▸ THE TASK: Please restate the lines shown below exactly, every one of them.

Collected data entries
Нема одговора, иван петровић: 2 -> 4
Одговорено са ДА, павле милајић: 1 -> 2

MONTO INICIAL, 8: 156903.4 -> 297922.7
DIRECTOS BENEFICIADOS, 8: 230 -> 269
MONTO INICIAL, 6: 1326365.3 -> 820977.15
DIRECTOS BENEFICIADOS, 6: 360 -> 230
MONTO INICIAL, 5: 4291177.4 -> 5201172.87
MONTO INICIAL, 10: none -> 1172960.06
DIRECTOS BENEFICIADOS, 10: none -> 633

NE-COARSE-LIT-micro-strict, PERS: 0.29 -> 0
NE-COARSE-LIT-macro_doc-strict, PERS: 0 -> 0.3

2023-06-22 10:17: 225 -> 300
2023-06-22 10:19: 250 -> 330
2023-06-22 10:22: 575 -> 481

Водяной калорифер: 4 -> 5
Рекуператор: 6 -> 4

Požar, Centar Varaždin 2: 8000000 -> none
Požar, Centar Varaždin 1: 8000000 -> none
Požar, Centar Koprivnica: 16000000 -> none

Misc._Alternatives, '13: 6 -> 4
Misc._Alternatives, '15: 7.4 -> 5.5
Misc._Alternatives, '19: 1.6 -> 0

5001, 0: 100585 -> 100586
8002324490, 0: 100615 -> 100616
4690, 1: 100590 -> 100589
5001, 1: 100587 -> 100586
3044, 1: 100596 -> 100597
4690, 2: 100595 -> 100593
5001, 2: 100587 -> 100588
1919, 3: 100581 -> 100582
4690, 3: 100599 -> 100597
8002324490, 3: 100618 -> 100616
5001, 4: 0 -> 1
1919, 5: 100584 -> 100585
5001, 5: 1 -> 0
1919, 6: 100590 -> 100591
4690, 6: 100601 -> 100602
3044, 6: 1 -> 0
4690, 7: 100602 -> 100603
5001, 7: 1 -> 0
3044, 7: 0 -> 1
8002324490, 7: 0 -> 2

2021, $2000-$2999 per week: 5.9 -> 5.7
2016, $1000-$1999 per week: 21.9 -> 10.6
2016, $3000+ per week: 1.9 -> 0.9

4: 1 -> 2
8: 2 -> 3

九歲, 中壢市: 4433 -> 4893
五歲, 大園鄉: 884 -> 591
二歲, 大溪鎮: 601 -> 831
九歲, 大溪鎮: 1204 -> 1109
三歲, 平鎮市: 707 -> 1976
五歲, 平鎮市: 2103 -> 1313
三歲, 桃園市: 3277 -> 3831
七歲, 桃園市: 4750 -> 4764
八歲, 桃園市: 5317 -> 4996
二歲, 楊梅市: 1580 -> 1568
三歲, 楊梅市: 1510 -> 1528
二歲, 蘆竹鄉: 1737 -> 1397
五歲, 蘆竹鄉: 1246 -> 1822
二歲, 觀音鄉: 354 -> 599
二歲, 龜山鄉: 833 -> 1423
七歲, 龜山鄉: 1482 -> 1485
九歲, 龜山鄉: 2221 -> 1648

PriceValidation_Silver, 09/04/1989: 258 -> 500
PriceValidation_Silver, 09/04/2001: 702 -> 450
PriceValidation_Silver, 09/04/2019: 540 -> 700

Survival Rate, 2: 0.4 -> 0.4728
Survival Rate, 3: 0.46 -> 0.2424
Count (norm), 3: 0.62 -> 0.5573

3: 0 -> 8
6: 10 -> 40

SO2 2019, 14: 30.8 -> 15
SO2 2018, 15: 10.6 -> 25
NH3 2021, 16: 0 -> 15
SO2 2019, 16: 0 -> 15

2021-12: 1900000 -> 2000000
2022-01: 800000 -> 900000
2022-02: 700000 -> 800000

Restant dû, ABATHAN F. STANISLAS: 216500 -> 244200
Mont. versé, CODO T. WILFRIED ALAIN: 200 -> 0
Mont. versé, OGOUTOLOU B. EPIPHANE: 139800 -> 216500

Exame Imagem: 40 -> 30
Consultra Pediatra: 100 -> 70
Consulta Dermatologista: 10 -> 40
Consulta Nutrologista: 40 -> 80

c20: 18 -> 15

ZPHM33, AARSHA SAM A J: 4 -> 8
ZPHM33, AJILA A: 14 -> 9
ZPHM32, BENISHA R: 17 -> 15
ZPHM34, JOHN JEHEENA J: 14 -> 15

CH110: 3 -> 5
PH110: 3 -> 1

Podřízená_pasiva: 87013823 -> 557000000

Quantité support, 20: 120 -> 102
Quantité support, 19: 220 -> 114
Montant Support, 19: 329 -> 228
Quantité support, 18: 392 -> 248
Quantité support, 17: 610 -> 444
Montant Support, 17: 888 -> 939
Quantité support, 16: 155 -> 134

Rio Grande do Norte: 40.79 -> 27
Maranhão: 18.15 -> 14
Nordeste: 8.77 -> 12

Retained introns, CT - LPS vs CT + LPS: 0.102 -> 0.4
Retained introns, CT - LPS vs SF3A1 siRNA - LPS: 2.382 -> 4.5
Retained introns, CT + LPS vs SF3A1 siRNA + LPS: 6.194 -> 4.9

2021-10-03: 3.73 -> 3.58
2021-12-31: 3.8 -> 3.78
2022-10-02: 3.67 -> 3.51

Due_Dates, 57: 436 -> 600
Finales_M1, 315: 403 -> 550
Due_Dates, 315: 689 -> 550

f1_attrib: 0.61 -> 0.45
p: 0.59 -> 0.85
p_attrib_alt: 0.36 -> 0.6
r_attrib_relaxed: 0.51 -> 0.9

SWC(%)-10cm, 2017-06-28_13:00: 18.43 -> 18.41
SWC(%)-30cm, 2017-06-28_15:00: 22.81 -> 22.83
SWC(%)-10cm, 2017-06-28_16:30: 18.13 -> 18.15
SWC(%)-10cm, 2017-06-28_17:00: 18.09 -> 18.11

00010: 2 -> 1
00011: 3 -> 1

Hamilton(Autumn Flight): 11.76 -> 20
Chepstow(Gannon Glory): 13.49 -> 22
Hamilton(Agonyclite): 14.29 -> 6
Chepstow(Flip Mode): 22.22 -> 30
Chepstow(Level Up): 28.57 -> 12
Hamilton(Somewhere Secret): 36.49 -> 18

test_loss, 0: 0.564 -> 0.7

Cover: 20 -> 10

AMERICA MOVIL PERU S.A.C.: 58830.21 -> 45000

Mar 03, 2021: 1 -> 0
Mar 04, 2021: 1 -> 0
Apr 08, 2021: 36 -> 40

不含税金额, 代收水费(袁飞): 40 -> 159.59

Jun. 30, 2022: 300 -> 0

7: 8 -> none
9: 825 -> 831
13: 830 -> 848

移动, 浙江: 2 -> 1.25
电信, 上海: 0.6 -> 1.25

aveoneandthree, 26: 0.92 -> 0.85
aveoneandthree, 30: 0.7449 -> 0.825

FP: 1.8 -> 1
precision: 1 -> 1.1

▸ RESPONSE TO THIS TASK:
Нема одговора, иван петровић: 2 -> 4
Одговорено са ДА, павле милајић: 1 -> 2

MONTO INICIAL, 8: 156903.4 -> 297922.7
DIRECTOS BENEFICIADOS, 8: 230 -> 269
MONTO INICIAL, 6: 1326365.3 -> 820977.15
DIRECTOS BENEFICIADOS, 6: 360 -> 230
MONTO INICIAL, 5: 4291177.4 -> 5201172.87
MONTO INICIAL, 10: none -> 1172960.06
DIRECTOS BENEFICIADOS, 10: none -> 633

NE-COARSE-LIT-micro-strict, PERS: 0.29 -> 0
NE-COARSE-LIT-macro_doc-strict, PERS: 0 -> 0.3

2023-06-22 10:17: 225 -> 300
2023-06-22 10:19: 250 -> 330
2023-06-22 10:22: 575 -> 481

Водяной калорифер: 4 -> 5
Рекуператор: 6 -> 4

Požar, Centar Varaždin 2: 8000000 -> none
Požar, Centar Varaždin 1: 8000000 -> none
Požar, Centar Koprivnica: 16000000 -> none

Misc._Alternatives, '13: 6 -> 4
Misc._Alternatives, '15: 7.4 -> 5.5
Misc._Alternatives, '19: 1.6 -> 0

5001, 0: 100585 -> 100586
8002324490, 0: 100615 -> 100616
4690, 1: 100590 -> 100589
5001, 1: 100587 -> 100586
3044, 1: 100596 -> 100597
4690, 2: 100595 -> 100593
5001, 2: 100587 -> 100588
1919, 3: 100581 -> 100582
4690, 3: 100599 -> 100597
8002324490, 3: 100618 -> 100616
5001, 4: 0 -> 1
1919, 5: 100584 -> 100585
5001, 5: 1 -> 0
1919, 6: 100590 -> 100591
4690, 6: 100601 -> 100602
3044, 6: 1 -> 0
4690, 7: 100602 -> 100603
5001, 7: 1 -> 0
3044, 7: 0 -> 1
8002324490, 7: 0 -> 2

2021, $2000-$2999 per week: 5.9 -> 5.7
2016, $1000-$1999 per week: 21.9 -> 10.6
2016, $3000+ per week: 1.9 -> 0.9

4: 1 -> 2
8: 2 -> 3

九歲, 中壢市: 4433 -> 4893
五歲, 大園鄉: 884 -> 591
二歲, 大溪鎮: 601 -> 831
九歲, 大溪鎮: 1204 -> 1109
三歲, 平鎮市: 707 -> 1976
五歲, 平鎮市: 2103 -> 1313
三歲, 桃園市: 3277 -> 3831
七歲, 桃園市: 4750 -> 4764
八歲, 桃園市: 5317 -> 4996
二歲, 楊梅市: 1580 -> 1568
三歲, 楊梅市: 1510 -> 1528
二歲, 蘆竹鄉: 1737 -> 1397
五歲, 蘆竹鄉: 1246 -> 1822
二歲, 觀音鄉: 354 -> 599
二歲, 龜山鄉: 833 -> 1423
七歲, 龜山鄉: 1482 -> 1485
九歲, 龜山鄉: 2221 -> 1648

PriceValidation_Silver, 09/04/1989: 258 -> 500
PriceValidation_Silver, 09/04/2001: 702 -> 450
PriceValidation_Silver, 09/04/2019: 540 -> 700

Survival Rate, 2: 0.4 -> 0.4728
Survival Rate, 3: 0.46 -> 0.2424
Count (norm), 3: 0.62 -> 0.5573

3: 0 -> 8
6: 10 -> 40

SO2 2019, 14: 30.8 -> 15
SO2 2018, 15: 10.6 -> 25
NH3 2021, 16: 0 -> 15
SO2 2019, 16: 0 -> 15

2021-12: 1900000 -> 2000000
2022-01: 800000 -> 900000
2022-02: 700000 -> 800000

Restant dû, ABATHAN F. STANISLAS: 216500 -> 244200
Mont. versé, CODO T. WILFRIED ALAIN: 200 -> 0
Mont. versé, OGOUTOLOU B. EPIPHANE: 139800 -> 216500

Exame Imagem: 40 -> 30
Consultra Pediatra: 100 -> 70
Consulta Dermatologista: 10 -> 40
Consulta Nutrologista: 40 -> 80

c20: 18 -> 15

ZPHM33, AARSHA SAM A J: 4 -> 8
ZPHM33, AJILA A: 14 -> 9
ZPHM32, BENISHA R: 17 -> 15
ZPHM34, JOHN JEHEENA J: 14 -> 15

CH110: 3 -> 5
PH110: 3 -> 1

Podřízená_pasiva: 87013823 -> 557000000

Quantité support, 20: 120 -> 102
Quantité support, 19: 220 -> 114
Montant Support, 19: 329 -> 228
Quantité support, 18: 392 -> 248
Quantité support, 17: 610 -> 444
Montant Support, 17: 888 -> 939
Quantité support, 16: 155 -> 134

Rio Grande do Norte: 40.79 -> 27
Maranhão: 18.15 -> 14
Nordeste: 8.77 -> 12

Retained introns, CT - LPS vs CT + LPS: 0.102 -> 0.4
Retained introns, CT - LPS vs SF3A1 siRNA - LPS: 2.382 -> 4.5
Retained introns, CT + LPS vs SF3A1 siRNA + LPS: 6.194 -> 4.9

2021-10-03: 3.73 -> 3.58
2021-12-31: 3.8 -> 3.78
2022-10-02: 3.67 -> 3.51

Due_Dates, 57: 436 -> 600
Finales_M1, 315: 403 -> 550
Due_Dates, 315: 689 -> 550

f1_attrib: 0.61 -> 0.45
p: 0.59 -> 0.85
p_attrib_alt: 0.36 -> 0.6
r_attrib_relaxed: 0.51 -> 0.9

SWC(%)-10cm, 2017-06-28_13:00: 18.43 -> 18.41
SWC(%)-30cm, 2017-06-28_15:00: 22.81 -> 22.83
SWC(%)-10cm, 2017-06-28_16:30: 18.13 -> 18.15
SWC(%)-10cm, 2017-06-28_17:00: 18.09 -> 18.11

00010: 2 -> 1
00011: 3 -> 1

Hamilton(Autumn Flight): 11.76 -> 20
Chepstow(Gannon Glory): 13.49 -> 22
Hamilton(Agonyclite): 14.29 -> 6
Chepstow(Flip Mode): 22.22 -> 30
Chepstow(Level Up): 28.57 -> 12
Hamilton(Somewhere Secret): 36.49 -> 18

test_loss, 0: 0.564 -> 0.7

Cover: 20 -> 10

AMERICA MOVIL PERU S.A.C.: 58830.21 -> 45000

Mar 03, 2021: 1 -> 0
Mar 04, 2021: 1 -> 0
Apr 08, 2021: 36 -> 40

不含税金额, 代收水费(袁飞): 40 -> 159.59

Jun. 30, 2022: 300 -> 0

7: 8 -> none
9: 825 -> 831
13: 830 -> 848

移动, 浙江: 2 -> 1.25
电信, 上海: 0.6 -> 1.25

aveoneandthree, 26: 0.92 -> 0.85
aveoneandthree, 30: 0.7449 -> 0.825

FP: 1.8 -> 1
precision: 1 -> 1.1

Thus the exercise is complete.